You know the kind of pub I’m talking about. The one that’s gone upmarket. The one whose menu startles the locals, as though they’ve just been confronted by a goat in their own bathroom.

You might think twice about going in. But don’t.

Now if I really was to describe my ideal pub it would, like Orwell’s, have glasses with handles.

There would be tankards hanging from the rafters. A jukebox would play old records. The piano in the corner would be locked up, preventing me from playing it. A cheery fug of cigarette smoke would hang in the air. They’d sell Double Diamond.

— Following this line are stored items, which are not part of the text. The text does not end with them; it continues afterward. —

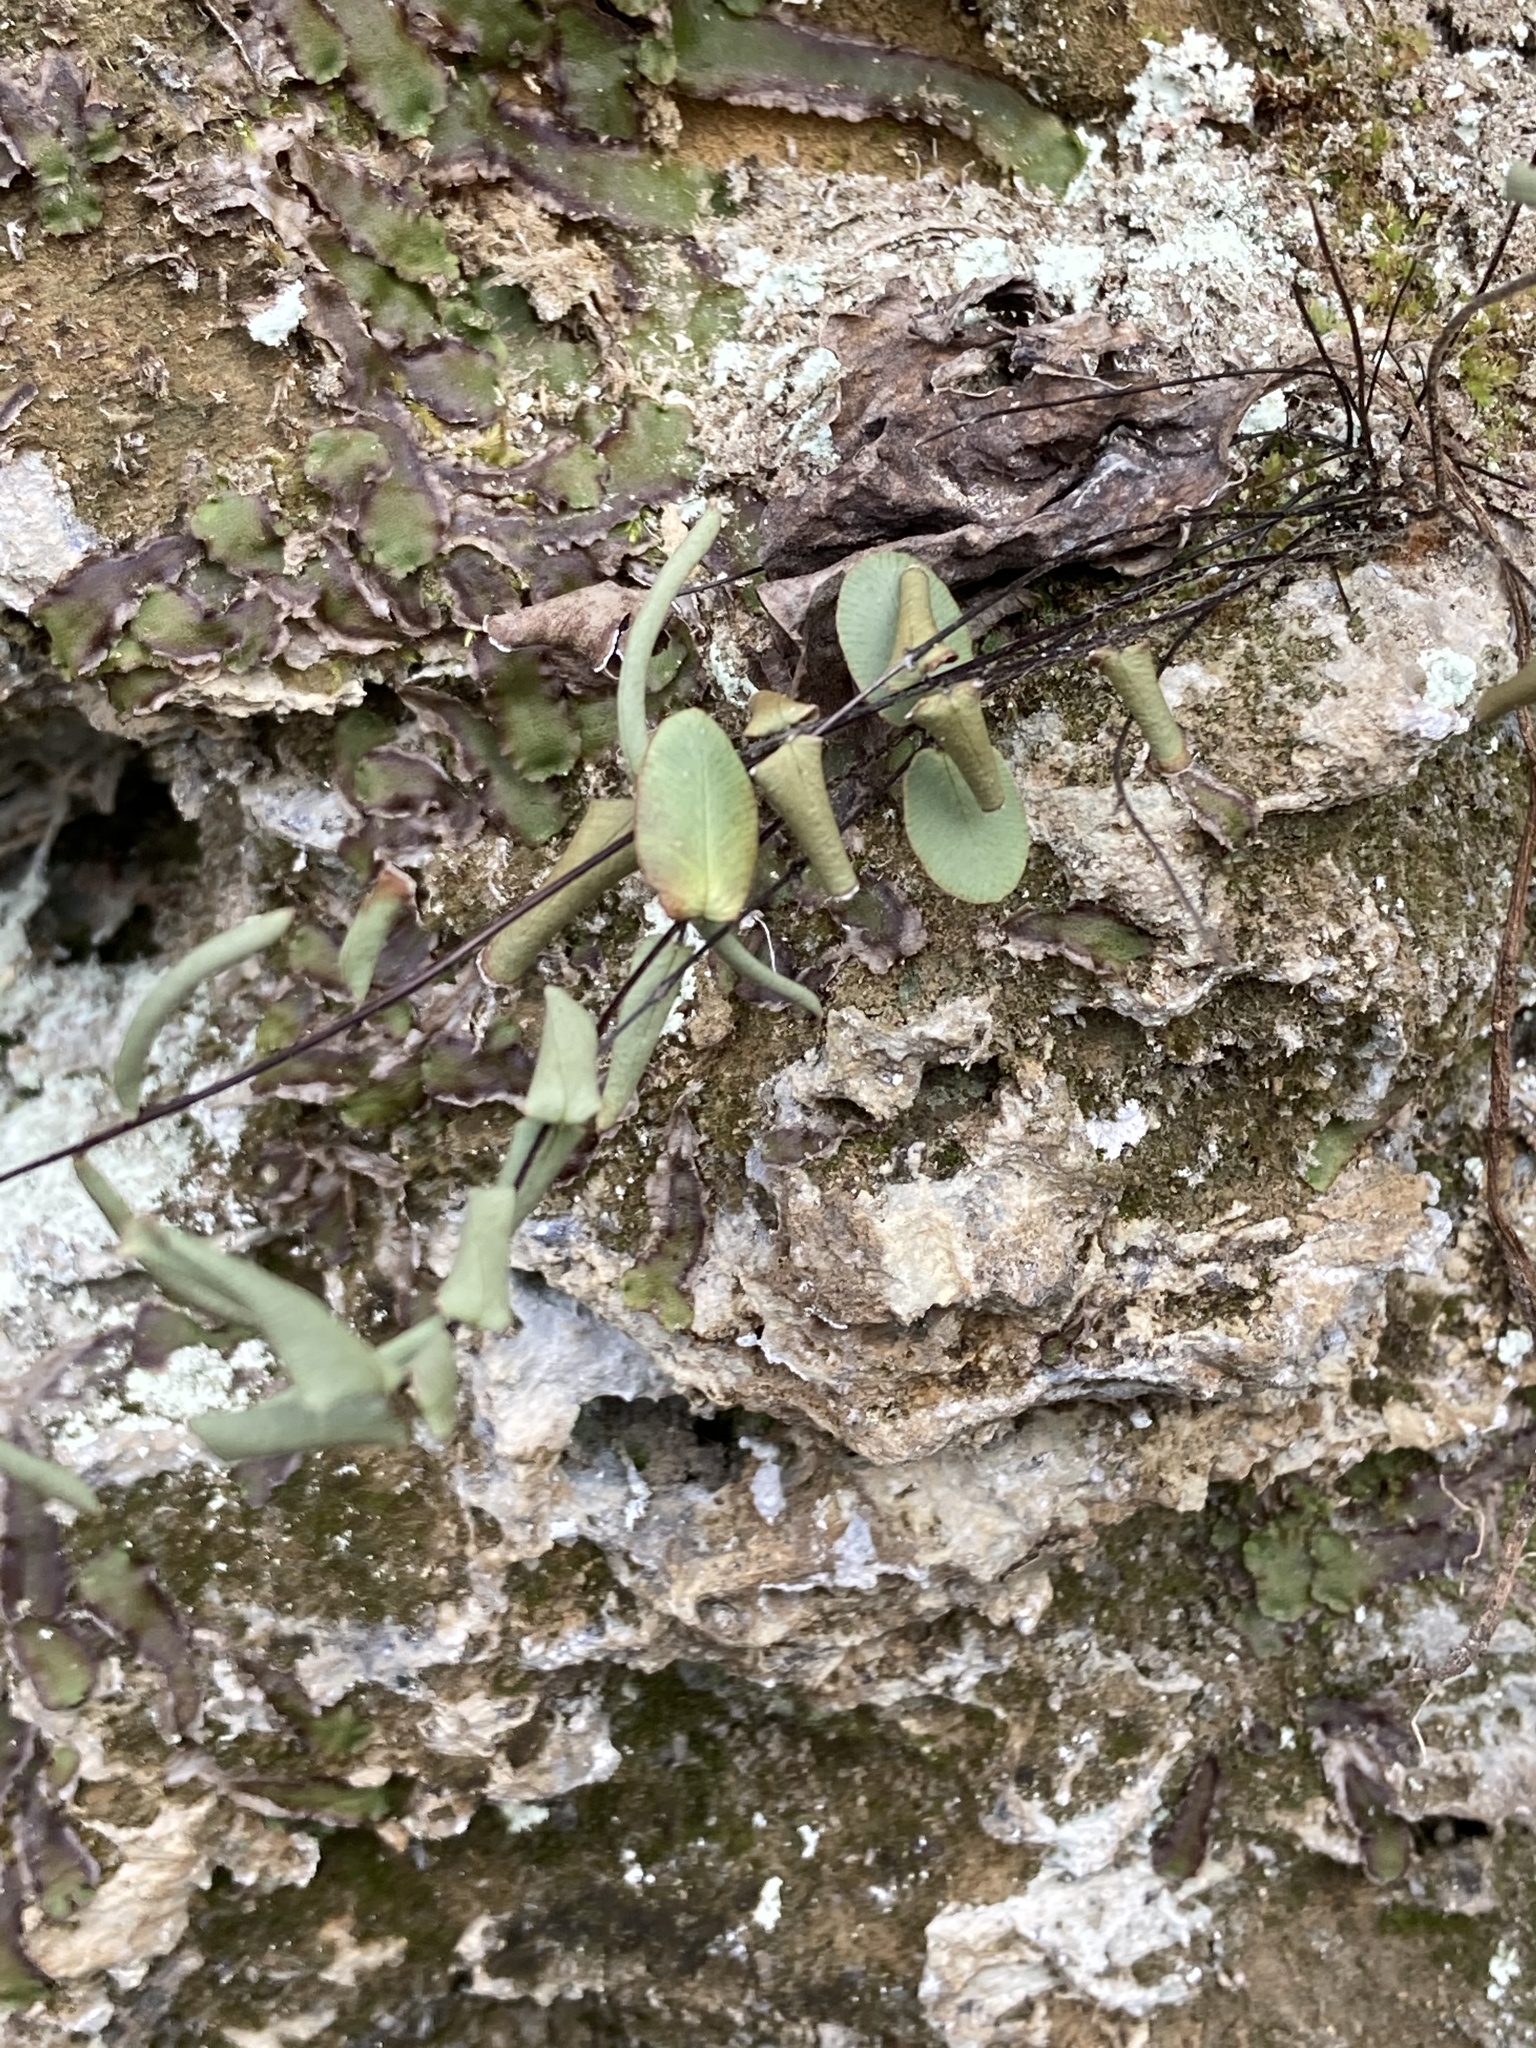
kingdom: Plantae
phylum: Tracheophyta
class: Polypodiopsida
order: Polypodiales
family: Pteridaceae
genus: Pellaea
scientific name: Pellaea atropurpurea
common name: Hairy cliffbrake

I’m sure such a pub still exists.

The only problem is that it will have been boarded up on a roadside somewhere years ago, its windows smashed out and its paintwork the colour of gone-off meat.

So if I want that second pint I have to get with the 21st Century.

Great traditional boozers like The Punchbowl are a rarity. But it’s not all bad.

For instance, I admire the determination of people like John Pugsley, landlord of Jacob’s Inn in Wolvercote.

With 40 staff, rent, rates, VAT and the cost of booze, his pub might not survive on beer sales alone – and they sell vast amounts of it.

But his passion, as he described it to me, is to see historic, interesting buildings brought back from the point of extinction by young entrepreneurs and chefs who can cook.

I have to buy into this passion. And be less of a snob about pubs who sell food.

There a few things more depressing than to see a village lose its only pub. Those places where instead of hearing Auld Lang Syne bring in the New Year you’ll hear nothing but the buzz of TV sets.

And that’s why, although many people’s New Year’s Resolution is to drink less, mine is to drink more. My New Year’s Resolution is to spend more money down the pub.

Can I suggest you do the same, how remote your local is to your own, ideal The Moon Under Water?